_QUOTED PASSAGE_
>>>
# removing rotten rubber from old rims



## Shannonc (Oct 16, 2014)

Any tips for a newbie trying to get the crusty bits of old tires and tubes off a rim? Had to cut the tire off and it was a shame. Hurts me to do so but I had if I ever want to ride this bike. It had a U.S. Royal Master Centipede Grip on the front but it was toast. The back tire is so far gone you can't even read a name. It looks like soup boiling over in places. Any help figuring out an easier way to get the old stuff off would be appreciated. Right now I am just chipping away at it with a small chisel but thought one of you pros would have a better way.


----------



## SirMike1983 (Oct 16, 2014)

I like a heat gun and a putty knife for this. After the rubber pieces are gone, if you have gunk/residue, I use some acetone on that.


----------



## Shannonc (Oct 17, 2014)

*thanks*

makes total sense to use the heat gun, thank you.


----------



## catfish (Feb 14, 2015)

a little heat will do the trick.


----------



## Duck (Feb 14, 2015)
<<<
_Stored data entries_
>>>
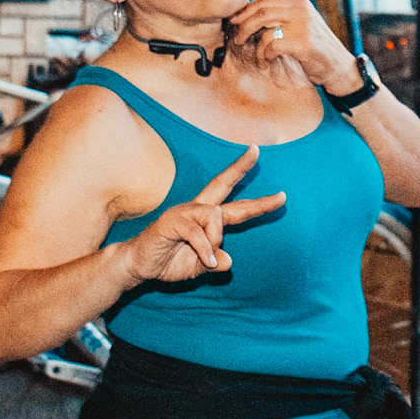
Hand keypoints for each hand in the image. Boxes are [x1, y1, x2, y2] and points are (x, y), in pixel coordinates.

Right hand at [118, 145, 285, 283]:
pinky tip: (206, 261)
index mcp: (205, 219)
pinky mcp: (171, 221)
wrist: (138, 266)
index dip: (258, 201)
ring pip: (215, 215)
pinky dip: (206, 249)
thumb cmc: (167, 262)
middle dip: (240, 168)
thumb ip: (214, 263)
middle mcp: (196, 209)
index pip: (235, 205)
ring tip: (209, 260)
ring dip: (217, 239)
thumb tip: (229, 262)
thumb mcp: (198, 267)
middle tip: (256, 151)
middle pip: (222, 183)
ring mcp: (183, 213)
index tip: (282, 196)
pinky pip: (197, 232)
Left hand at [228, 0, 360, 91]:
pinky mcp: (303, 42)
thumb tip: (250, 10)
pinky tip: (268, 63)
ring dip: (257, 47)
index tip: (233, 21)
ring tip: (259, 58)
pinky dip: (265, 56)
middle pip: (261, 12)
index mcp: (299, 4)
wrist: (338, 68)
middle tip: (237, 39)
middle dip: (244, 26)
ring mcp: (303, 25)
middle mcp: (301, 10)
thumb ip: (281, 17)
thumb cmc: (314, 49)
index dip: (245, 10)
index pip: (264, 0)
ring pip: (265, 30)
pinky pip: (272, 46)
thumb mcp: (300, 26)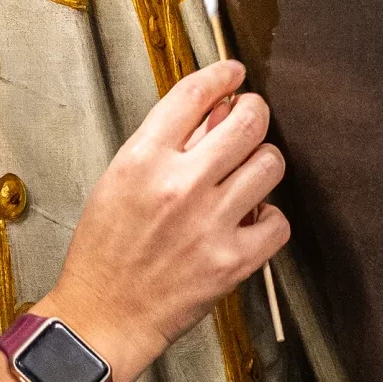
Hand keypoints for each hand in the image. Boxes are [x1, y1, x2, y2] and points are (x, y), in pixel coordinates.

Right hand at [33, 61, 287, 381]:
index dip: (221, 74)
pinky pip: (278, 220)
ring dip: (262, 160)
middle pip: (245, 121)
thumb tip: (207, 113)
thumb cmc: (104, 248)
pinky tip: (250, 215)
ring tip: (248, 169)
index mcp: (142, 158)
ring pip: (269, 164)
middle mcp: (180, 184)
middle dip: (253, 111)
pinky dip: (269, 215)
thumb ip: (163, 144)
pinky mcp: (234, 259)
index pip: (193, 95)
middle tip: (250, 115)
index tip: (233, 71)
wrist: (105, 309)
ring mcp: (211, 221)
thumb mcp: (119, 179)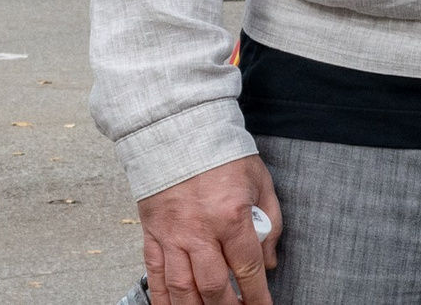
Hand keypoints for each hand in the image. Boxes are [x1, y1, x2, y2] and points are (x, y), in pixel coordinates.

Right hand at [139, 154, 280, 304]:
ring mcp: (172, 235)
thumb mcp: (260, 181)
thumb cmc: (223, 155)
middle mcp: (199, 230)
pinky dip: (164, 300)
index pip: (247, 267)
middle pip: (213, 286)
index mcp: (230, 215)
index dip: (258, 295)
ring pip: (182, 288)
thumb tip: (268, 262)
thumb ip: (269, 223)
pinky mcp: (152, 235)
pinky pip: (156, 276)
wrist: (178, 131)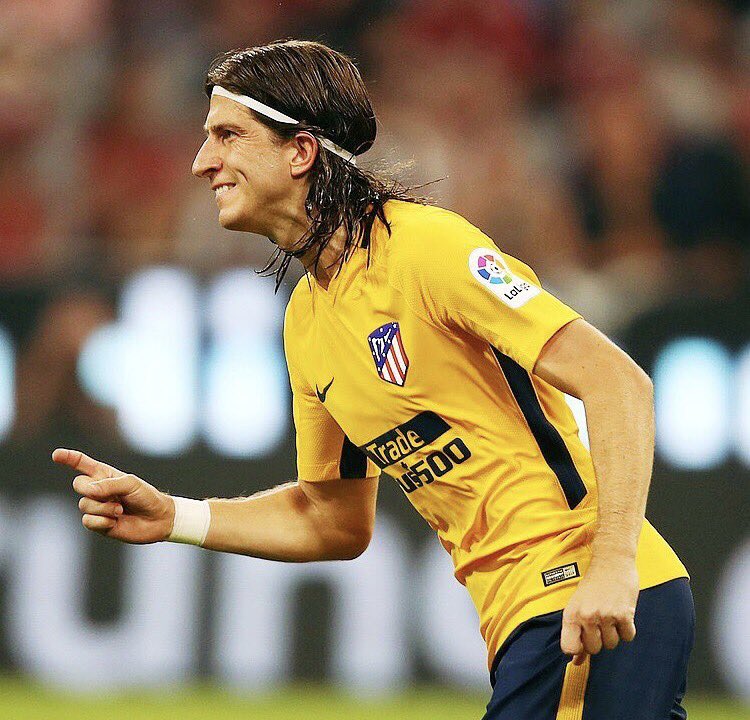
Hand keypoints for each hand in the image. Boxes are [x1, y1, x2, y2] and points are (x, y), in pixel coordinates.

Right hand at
<<<
>>>
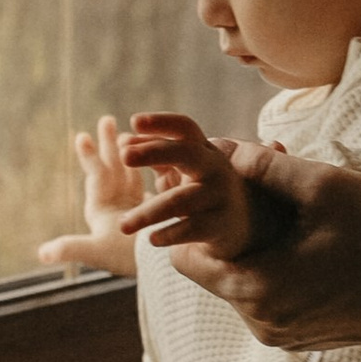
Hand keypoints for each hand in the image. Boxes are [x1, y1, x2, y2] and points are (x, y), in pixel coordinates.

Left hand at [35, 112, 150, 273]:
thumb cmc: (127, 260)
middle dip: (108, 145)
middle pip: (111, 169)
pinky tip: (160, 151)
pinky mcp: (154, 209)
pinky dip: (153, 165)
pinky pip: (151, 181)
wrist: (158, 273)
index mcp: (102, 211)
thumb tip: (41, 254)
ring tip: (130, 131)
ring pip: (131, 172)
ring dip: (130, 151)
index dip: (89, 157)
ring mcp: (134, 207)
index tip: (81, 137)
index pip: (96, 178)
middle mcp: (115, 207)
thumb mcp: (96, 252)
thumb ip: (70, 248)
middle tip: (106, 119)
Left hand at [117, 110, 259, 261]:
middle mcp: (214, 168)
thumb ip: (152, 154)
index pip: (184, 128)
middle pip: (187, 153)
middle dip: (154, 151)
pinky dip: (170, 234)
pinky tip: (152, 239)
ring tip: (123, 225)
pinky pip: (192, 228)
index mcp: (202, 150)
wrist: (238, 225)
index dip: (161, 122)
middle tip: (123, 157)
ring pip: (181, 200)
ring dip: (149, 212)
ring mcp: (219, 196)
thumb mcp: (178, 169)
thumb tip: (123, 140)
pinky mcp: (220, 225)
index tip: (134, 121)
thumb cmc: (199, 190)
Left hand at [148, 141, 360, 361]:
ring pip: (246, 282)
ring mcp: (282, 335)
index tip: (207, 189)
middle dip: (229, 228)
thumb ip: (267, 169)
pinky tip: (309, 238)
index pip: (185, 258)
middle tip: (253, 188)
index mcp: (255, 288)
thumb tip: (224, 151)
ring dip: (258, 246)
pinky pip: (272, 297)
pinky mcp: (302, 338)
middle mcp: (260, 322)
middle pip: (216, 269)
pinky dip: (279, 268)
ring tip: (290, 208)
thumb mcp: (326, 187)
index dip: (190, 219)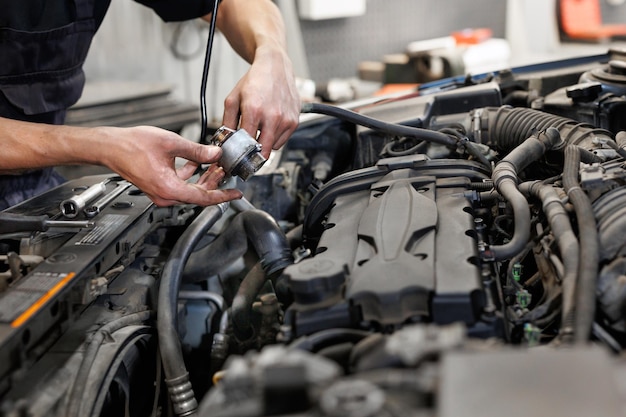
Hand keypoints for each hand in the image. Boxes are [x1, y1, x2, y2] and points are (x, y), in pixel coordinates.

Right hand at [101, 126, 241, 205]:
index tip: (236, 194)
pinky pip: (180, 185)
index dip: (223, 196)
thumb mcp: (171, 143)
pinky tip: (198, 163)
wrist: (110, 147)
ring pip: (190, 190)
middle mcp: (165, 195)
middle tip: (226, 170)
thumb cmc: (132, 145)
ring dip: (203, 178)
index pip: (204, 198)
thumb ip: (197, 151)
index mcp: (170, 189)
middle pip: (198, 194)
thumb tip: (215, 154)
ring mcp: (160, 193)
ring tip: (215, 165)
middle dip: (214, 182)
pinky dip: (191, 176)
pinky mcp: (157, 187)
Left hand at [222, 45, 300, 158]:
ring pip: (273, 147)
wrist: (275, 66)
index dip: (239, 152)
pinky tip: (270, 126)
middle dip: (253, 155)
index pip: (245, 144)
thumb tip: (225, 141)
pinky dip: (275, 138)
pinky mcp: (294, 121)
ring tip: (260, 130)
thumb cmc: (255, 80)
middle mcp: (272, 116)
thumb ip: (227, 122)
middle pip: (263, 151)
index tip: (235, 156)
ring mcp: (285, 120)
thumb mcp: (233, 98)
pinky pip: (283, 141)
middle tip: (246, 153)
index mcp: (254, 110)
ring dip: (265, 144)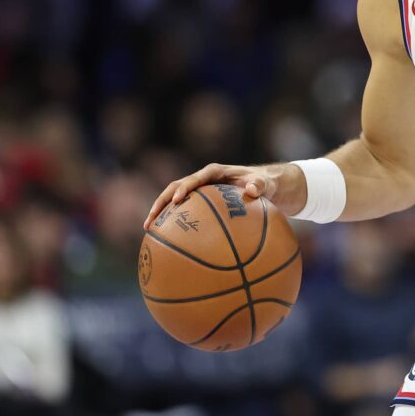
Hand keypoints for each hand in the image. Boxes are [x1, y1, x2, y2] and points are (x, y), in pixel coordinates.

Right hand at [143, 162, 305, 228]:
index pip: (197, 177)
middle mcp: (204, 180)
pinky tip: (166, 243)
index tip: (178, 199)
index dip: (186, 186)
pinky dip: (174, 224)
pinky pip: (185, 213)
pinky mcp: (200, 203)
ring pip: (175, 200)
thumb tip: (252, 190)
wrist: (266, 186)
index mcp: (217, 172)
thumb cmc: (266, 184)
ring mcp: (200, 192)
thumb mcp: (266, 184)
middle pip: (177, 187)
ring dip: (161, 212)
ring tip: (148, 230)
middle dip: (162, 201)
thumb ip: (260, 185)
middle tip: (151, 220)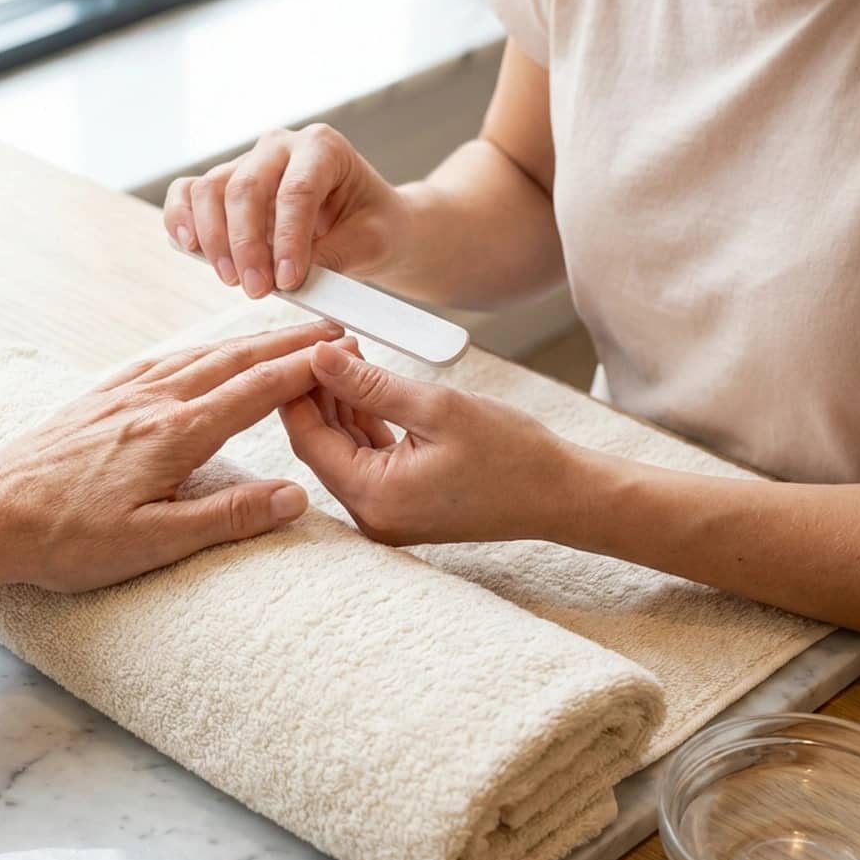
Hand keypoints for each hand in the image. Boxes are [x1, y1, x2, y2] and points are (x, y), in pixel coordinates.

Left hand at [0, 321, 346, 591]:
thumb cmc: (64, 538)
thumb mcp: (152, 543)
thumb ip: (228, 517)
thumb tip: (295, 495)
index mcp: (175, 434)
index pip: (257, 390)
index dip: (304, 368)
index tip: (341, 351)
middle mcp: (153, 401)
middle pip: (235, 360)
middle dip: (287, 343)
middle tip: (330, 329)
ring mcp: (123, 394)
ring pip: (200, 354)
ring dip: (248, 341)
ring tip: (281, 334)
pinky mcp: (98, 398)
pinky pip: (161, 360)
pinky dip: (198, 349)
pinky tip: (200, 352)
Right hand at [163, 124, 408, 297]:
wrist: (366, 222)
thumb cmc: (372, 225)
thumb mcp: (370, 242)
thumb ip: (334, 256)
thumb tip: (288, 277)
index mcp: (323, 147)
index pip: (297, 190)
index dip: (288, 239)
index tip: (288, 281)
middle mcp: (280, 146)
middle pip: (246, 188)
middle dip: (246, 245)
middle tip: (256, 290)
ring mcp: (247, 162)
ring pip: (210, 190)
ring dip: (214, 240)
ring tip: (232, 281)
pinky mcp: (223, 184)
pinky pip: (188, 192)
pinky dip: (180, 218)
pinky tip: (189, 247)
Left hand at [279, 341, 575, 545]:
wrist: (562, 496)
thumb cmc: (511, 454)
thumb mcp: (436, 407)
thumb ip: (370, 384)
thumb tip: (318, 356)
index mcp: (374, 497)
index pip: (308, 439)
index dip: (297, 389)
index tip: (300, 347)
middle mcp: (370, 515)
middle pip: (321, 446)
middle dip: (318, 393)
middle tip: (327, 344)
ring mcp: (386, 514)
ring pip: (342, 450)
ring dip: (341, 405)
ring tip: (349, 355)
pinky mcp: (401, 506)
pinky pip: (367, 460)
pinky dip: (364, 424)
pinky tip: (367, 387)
<<<
_WORK ORDER_
Quote the thread on removing rotten rubber from old rims word for word, from "## Shannonc (Oct 16, 2014)" down to "a better way.".

_TASK RESULT_
## Shannonc (Oct 16, 2014)

Any tips for a newbie trying to get the crusty bits of old tires and tubes off a rim? Had to cut the tire off and it was a shame. Hurts me to do so but I had if I ever want to ride this bike. It had a U.S. Royal Master Centipede Grip on the front but it was toast. The back tire is so far gone you can't even read a name. It looks like soup boiling over in places. Any help figuring out an easier way to get the old stuff off would be appreciated. Right now I am just chipping away at it with a small chisel but thought one of you pros would have a better way.